» **THE TASK**: Once the line containing "Not matching published results, estimate: L" is found in the entries below, restate it and each following line word for word, stopping after the line containing "ID-101, estimate: M -> S".

::: STUDY MATERIAL

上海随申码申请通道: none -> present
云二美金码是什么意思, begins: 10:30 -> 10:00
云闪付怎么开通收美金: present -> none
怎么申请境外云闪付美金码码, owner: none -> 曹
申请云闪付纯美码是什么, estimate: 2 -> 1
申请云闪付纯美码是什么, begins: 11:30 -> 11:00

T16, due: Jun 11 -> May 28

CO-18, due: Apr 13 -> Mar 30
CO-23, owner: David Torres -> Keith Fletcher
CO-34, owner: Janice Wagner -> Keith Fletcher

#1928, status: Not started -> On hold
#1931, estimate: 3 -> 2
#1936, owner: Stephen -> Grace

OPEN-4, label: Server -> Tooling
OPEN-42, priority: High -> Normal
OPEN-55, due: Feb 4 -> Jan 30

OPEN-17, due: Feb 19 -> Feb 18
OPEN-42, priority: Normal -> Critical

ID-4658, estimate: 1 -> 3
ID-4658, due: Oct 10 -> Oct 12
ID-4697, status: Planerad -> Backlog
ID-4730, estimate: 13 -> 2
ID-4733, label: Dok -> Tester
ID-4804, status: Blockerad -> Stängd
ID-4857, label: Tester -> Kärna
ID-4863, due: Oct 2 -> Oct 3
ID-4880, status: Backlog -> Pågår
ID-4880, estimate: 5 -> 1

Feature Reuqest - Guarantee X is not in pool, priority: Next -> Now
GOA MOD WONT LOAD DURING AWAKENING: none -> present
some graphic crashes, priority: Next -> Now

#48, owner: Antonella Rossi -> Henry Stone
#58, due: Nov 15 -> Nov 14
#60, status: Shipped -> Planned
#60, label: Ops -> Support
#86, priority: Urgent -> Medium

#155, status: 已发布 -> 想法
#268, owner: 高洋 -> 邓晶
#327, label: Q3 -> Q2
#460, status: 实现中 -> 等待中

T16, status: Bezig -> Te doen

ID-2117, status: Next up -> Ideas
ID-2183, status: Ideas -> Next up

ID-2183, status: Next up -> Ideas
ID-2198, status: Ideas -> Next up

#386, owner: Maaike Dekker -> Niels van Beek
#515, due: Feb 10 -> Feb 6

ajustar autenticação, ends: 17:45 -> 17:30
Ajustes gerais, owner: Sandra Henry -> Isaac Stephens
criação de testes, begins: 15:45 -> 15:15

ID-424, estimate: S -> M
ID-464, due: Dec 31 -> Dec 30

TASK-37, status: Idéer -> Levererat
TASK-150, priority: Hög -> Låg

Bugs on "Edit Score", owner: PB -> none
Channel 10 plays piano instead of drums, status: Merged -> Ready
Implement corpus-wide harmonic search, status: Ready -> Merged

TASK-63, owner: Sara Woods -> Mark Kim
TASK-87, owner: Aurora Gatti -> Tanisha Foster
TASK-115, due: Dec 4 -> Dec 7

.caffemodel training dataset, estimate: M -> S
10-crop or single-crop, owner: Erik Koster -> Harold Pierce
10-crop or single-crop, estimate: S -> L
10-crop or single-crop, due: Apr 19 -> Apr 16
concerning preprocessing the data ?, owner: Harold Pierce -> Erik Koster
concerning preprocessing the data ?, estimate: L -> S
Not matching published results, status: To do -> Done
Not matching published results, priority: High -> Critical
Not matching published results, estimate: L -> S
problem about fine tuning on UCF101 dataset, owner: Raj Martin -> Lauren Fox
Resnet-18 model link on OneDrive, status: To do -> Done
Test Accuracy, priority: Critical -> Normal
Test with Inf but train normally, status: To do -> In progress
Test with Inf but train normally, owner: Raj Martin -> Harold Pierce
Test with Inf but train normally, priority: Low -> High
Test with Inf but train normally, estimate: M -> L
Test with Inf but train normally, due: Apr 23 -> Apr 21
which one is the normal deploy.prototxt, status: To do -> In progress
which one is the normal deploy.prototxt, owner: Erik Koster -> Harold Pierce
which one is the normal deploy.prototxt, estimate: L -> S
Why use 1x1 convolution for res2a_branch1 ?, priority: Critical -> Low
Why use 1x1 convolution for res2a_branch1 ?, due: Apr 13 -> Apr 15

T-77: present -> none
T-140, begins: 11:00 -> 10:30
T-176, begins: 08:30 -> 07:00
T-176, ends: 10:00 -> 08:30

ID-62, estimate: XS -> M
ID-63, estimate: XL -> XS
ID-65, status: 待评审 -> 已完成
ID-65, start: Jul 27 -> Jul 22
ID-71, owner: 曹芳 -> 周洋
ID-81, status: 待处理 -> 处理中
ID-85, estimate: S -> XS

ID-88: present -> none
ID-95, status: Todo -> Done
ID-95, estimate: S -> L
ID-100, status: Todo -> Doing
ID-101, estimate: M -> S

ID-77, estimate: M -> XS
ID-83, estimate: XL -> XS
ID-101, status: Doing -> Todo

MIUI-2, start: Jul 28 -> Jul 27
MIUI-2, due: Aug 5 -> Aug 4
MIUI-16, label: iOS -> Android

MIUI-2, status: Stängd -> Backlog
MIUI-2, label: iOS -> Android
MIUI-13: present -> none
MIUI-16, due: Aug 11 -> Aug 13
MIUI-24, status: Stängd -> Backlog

::::::

» **ANSWER**:
Not matching published results, estimate: L -> S
problem about fine tuning on UCF101 dataset, owner: Raj Martin -> Lauren Fox
Resnet-18 model link on OneDrive, status: To do -> Done
Test Accuracy, priority: Critical -> Normal
Test with Inf but train normally, status: To do -> In progress
Test with Inf but train normally, owner: Raj Martin -> Harold Pierce
Test with Inf but train normally, priority: Low -> High
Test with Inf but train normally, estimate: M -> L
Test with Inf but train normally, due: Apr 23 -> Apr 21
which one is the normal deploy.prototxt, status: To do -> In progress
which one is the normal deploy.prototxt, owner: Erik Koster -> Harold Pierce
which one is the normal deploy.prototxt, estimate: L -> S
Why use 1x1 convolution for res2a_branch1 ?, priority: Critical -> Low
Why use 1x1 convolution for res2a_branch1 ?, due: Apr 13 -> Apr 15

T-77: present -> none
T-140, begins: 11:00 -> 10:30
T-176, begins: 08:30 -> 07:00
T-176, ends: 10:00 -> 08:30

ID-62, estimate: XS -> M
ID-63, estimate: XL -> XS
ID-65, status: 待评审 -> 已完成
ID-65, start: Jul 27 -> Jul 22
ID-71, owner: 曹芳 -> 周洋
ID-81, status: 待处理 -> 处理中
ID-85, estimate: S -> XS

ID-88: present -> none
ID-95, status: Todo -> Done
ID-95, estimate: S -> L
ID-100, status: Todo -> Doing
ID-101, estimate: M -> S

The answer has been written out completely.